> Instruction
Copy every item below line for line, without changing a single character.

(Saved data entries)
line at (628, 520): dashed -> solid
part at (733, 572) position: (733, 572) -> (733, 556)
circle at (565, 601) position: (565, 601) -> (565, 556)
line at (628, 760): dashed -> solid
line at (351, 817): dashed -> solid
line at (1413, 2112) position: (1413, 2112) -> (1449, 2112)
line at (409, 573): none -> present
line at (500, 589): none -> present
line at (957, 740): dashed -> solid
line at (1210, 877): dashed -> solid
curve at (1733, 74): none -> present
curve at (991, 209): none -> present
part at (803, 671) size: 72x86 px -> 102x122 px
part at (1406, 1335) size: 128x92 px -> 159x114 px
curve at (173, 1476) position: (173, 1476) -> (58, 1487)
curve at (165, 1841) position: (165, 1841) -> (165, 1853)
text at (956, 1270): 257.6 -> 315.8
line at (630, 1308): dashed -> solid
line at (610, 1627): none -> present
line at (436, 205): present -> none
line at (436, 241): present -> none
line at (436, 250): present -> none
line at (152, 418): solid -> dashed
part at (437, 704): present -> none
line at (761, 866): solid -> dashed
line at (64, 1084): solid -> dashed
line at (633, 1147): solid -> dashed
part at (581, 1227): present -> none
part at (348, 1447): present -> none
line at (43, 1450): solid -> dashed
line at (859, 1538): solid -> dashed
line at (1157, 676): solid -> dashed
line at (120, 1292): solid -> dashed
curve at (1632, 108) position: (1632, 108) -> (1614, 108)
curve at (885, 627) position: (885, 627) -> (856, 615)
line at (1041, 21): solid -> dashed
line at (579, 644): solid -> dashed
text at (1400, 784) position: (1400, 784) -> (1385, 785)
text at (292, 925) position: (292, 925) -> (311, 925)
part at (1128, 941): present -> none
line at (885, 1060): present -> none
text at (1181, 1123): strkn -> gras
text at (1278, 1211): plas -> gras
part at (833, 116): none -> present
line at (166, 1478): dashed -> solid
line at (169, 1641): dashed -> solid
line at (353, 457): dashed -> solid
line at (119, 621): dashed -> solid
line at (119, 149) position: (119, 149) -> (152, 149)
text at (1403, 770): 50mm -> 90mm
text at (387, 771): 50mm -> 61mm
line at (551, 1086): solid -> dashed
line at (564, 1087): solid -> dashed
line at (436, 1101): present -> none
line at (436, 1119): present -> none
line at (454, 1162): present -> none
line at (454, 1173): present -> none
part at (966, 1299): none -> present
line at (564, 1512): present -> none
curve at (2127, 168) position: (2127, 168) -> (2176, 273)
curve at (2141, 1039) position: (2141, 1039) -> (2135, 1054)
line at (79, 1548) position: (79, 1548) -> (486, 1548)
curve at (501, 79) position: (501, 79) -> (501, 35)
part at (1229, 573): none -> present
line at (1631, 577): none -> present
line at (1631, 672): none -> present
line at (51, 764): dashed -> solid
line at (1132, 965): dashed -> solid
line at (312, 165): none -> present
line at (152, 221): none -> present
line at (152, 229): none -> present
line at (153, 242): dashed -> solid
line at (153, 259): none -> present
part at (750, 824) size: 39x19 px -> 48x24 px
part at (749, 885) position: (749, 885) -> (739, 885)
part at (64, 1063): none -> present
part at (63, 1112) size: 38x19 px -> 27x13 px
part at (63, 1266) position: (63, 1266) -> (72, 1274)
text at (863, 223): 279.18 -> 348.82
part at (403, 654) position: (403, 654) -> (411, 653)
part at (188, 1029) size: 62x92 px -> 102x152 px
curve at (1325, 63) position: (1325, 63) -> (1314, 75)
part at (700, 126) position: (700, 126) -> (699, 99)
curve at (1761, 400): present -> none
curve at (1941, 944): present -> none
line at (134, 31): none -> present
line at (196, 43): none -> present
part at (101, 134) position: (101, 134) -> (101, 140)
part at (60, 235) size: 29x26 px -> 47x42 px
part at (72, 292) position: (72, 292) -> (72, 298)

> Worked solution
line at (628, 520): dashed -> solid
part at (733, 572) position: (733, 572) -> (733, 556)
circle at (565, 601) position: (565, 601) -> (565, 556)
line at (628, 760): dashed -> solid
line at (351, 817): dashed -> solid
line at (1413, 2112) position: (1413, 2112) -> (1449, 2112)
line at (409, 573): none -> present
line at (500, 589): none -> present
line at (957, 740): dashed -> solid
line at (1210, 877): dashed -> solid
curve at (1733, 74): none -> present
curve at (991, 209): none -> present
part at (803, 671) size: 72x86 px -> 102x122 px
part at (1406, 1335) size: 128x92 px -> 159x114 px
curve at (173, 1476) position: (173, 1476) -> (58, 1487)
curve at (165, 1841) position: (165, 1841) -> (165, 1853)
text at (956, 1270): 257.6 -> 315.8
line at (630, 1308): dashed -> solid
line at (610, 1627): none -> present
line at (436, 205): present -> none
line at (436, 241): present -> none
line at (436, 250): present -> none
line at (152, 418): solid -> dashed
part at (437, 704): present -> none
line at (761, 866): solid -> dashed
line at (64, 1084): solid -> dashed
line at (633, 1147): solid -> dashed
part at (581, 1227): present -> none
part at (348, 1447): present -> none
line at (43, 1450): solid -> dashed
line at (859, 1538): solid -> dashed
line at (1157, 676): solid -> dashed
line at (120, 1292): solid -> dashed
curve at (1632, 108) position: (1632, 108) -> (1614, 108)
curve at (885, 627) position: (885, 627) -> (856, 615)
line at (1041, 21): solid -> dashed
line at (579, 644): solid -> dashed
text at (1400, 784) position: (1400, 784) -> (1385, 785)
text at (292, 925) position: (292, 925) -> (311, 925)
part at (1128, 941): present -> none
line at (885, 1060): present -> none
text at (1181, 1123): strkn -> gras
text at (1278, 1211): plas -> gras
part at (833, 116): none -> present
line at (166, 1478): dashed -> solid
line at (169, 1641): dashed -> solid
line at (353, 457): dashed -> solid
line at (119, 621): dashed -> solid
line at (119, 149) position: (119, 149) -> (152, 149)
text at (1403, 770): 50mm -> 90mm
text at (387, 771): 50mm -> 61mm
line at (551, 1086): solid -> dashed
line at (564, 1087): solid -> dashed
line at (436, 1101): present -> none
line at (436, 1119): present -> none
line at (454, 1162): present -> none
line at (454, 1173): present -> none
part at (966, 1299): none -> present
line at (564, 1512): present -> none
curve at (2127, 168) position: (2127, 168) -> (2176, 273)
curve at (2141, 1039) position: (2141, 1039) -> (2135, 1054)
line at (79, 1548) position: (79, 1548) -> (486, 1548)
curve at (501, 79) position: (501, 79) -> (501, 35)
part at (1229, 573): none -> present
line at (1631, 577): none -> present
line at (1631, 672): none -> present
line at (51, 764): dashed -> solid
line at (1132, 965): dashed -> solid
line at (312, 165): none -> present
line at (152, 221): none -> present
line at (152, 229): none -> present
line at (153, 242): dashed -> solid
line at (153, 259): none -> present
part at (750, 824) size: 39x19 px -> 48x24 px
part at (749, 885) position: (749, 885) -> (739, 885)
part at (64, 1063): none -> present
part at (63, 1112) size: 38x19 px -> 27x13 px
part at (63, 1266) position: (63, 1266) -> (72, 1274)
text at (863, 223): 279.18 -> 348.82
part at (403, 654) position: (403, 654) -> (411, 653)
part at (188, 1029) size: 62x92 px -> 102x152 px
curve at (1325, 63) position: (1325, 63) -> (1314, 75)
part at (700, 126) position: (700, 126) -> (699, 99)
curve at (1761, 400): present -> none
curve at (1941, 944): present -> none
line at (134, 31): none -> present
line at (196, 43): none -> present
part at (101, 134) position: (101, 134) -> (101, 140)
part at (60, 235) size: 29x26 px -> 47x42 px
part at (72, 292) position: (72, 292) -> (72, 298)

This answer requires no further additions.